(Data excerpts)
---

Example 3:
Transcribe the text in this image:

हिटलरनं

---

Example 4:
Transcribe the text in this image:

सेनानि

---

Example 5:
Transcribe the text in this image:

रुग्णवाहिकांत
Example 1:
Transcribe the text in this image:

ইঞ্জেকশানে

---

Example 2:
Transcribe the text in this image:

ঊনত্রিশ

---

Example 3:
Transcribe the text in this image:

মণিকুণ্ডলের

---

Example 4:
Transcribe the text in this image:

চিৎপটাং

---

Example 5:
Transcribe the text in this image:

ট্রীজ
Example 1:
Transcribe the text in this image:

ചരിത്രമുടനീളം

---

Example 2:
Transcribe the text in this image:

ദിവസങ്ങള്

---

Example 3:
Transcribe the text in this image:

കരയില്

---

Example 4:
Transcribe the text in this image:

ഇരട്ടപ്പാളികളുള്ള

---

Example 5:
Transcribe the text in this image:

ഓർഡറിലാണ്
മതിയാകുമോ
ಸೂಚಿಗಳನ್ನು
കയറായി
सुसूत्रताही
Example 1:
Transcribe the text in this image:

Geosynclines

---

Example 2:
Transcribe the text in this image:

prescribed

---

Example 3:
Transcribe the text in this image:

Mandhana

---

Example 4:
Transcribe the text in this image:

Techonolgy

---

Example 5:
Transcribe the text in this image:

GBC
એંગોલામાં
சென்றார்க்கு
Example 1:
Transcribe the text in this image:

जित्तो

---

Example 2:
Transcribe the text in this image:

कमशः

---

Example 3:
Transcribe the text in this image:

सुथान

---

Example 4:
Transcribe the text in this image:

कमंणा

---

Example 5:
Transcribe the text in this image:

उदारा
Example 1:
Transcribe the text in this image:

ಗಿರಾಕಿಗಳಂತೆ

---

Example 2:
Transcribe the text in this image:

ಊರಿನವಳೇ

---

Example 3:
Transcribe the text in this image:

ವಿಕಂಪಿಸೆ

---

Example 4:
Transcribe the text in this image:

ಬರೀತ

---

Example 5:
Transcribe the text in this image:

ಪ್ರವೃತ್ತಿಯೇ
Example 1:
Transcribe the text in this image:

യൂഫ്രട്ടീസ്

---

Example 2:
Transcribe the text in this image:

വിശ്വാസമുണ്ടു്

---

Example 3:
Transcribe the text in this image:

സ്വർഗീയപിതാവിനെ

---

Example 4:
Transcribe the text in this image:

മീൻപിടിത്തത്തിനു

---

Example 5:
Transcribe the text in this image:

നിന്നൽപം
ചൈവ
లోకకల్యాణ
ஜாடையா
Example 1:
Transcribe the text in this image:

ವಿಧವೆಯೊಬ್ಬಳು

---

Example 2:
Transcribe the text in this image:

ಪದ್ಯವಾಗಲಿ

Work order:
Extract each record, keeping it identical to the original.

Output:
---

Example 3:
Transcribe the text in this image:

हिटलरनं

---

Example 4:
Transcribe the text in this image:

सेनानि

---

Example 5:
Transcribe the text in this image:

रुग्णवाहिकांत
Example 1:
Transcribe the text in this image:

ইঞ্জেকশানে

---

Example 2:
Transcribe the text in this image:

ঊনত্রিশ

---

Example 3:
Transcribe the text in this image:

মণিকুণ্ডলের

---

Example 4:
Transcribe the text in this image:

চিৎপটাং

---

Example 5:
Transcribe the text in this image:

ট্রীজ
Example 1:
Transcribe the text in this image:

ചരിത്രമുടനീളം

---

Example 2:
Transcribe the text in this image:

ദിവസങ്ങള്

---

Example 3:
Transcribe the text in this image:

കരയില്

---

Example 4:
Transcribe the text in this image:

ഇരട്ടപ്പാളികളുള്ള

---

Example 5:
Transcribe the text in this image:

ഓർഡറിലാണ്
മതിയാകുമോ
ಸೂಚಿಗಳನ್ನು
കയറായി
सुसूत्रताही
Example 1:
Transcribe the text in this image:

Geosynclines

---

Example 2:
Transcribe the text in this image:

prescribed

---

Example 3:
Transcribe the text in this image:

Mandhana

---

Example 4:
Transcribe the text in this image:

Techonolgy

---

Example 5:
Transcribe the text in this image:

GBC
એંગોલામાં
சென்றார்க்கு
Example 1:
Transcribe the text in this image:

जित्तो

---

Example 2:
Transcribe the text in this image:

कमशः

---

Example 3:
Transcribe the text in this image:

सुथान

---

Example 4:
Transcribe the text in this image:

कमंणा

---

Example 5:
Transcribe the text in this image:

उदारा
Example 1:
Transcribe the text in this image:

ಗಿರಾಕಿಗಳಂತೆ

---

Example 2:
Transcribe the text in this image:

ಊರಿನವಳೇ

---

Example 3:
Transcribe the text in this image:

ವಿಕಂಪಿಸೆ

---

Example 4:
Transcribe the text in this image:

ಬರೀತ

---

Example 5:
Transcribe the text in this image:

ಪ್ರವೃತ್ತಿಯೇ
Example 1:
Transcribe the text in this image:

യൂഫ്രട്ടീസ്

---

Example 2:
Transcribe the text in this image:

വിശ്വാസമുണ്ടു്

---

Example 3:
Transcribe the text in this image:

സ്വർഗീയപിതാവിനെ

---

Example 4:
Transcribe the text in this image:

മീൻപിടിത്തത്തിനു

---

Example 5:
Transcribe the text in this image:

നിന്നൽപം
ചൈവ
లోకకల్యాణ
ஜாடையா
Example 1:
Transcribe the text in this image:

ವಿಧವೆಯೊಬ್ಬಳು

---

Example 2:
Transcribe the text in this image:

ಪದ್ಯವಾಗಲಿ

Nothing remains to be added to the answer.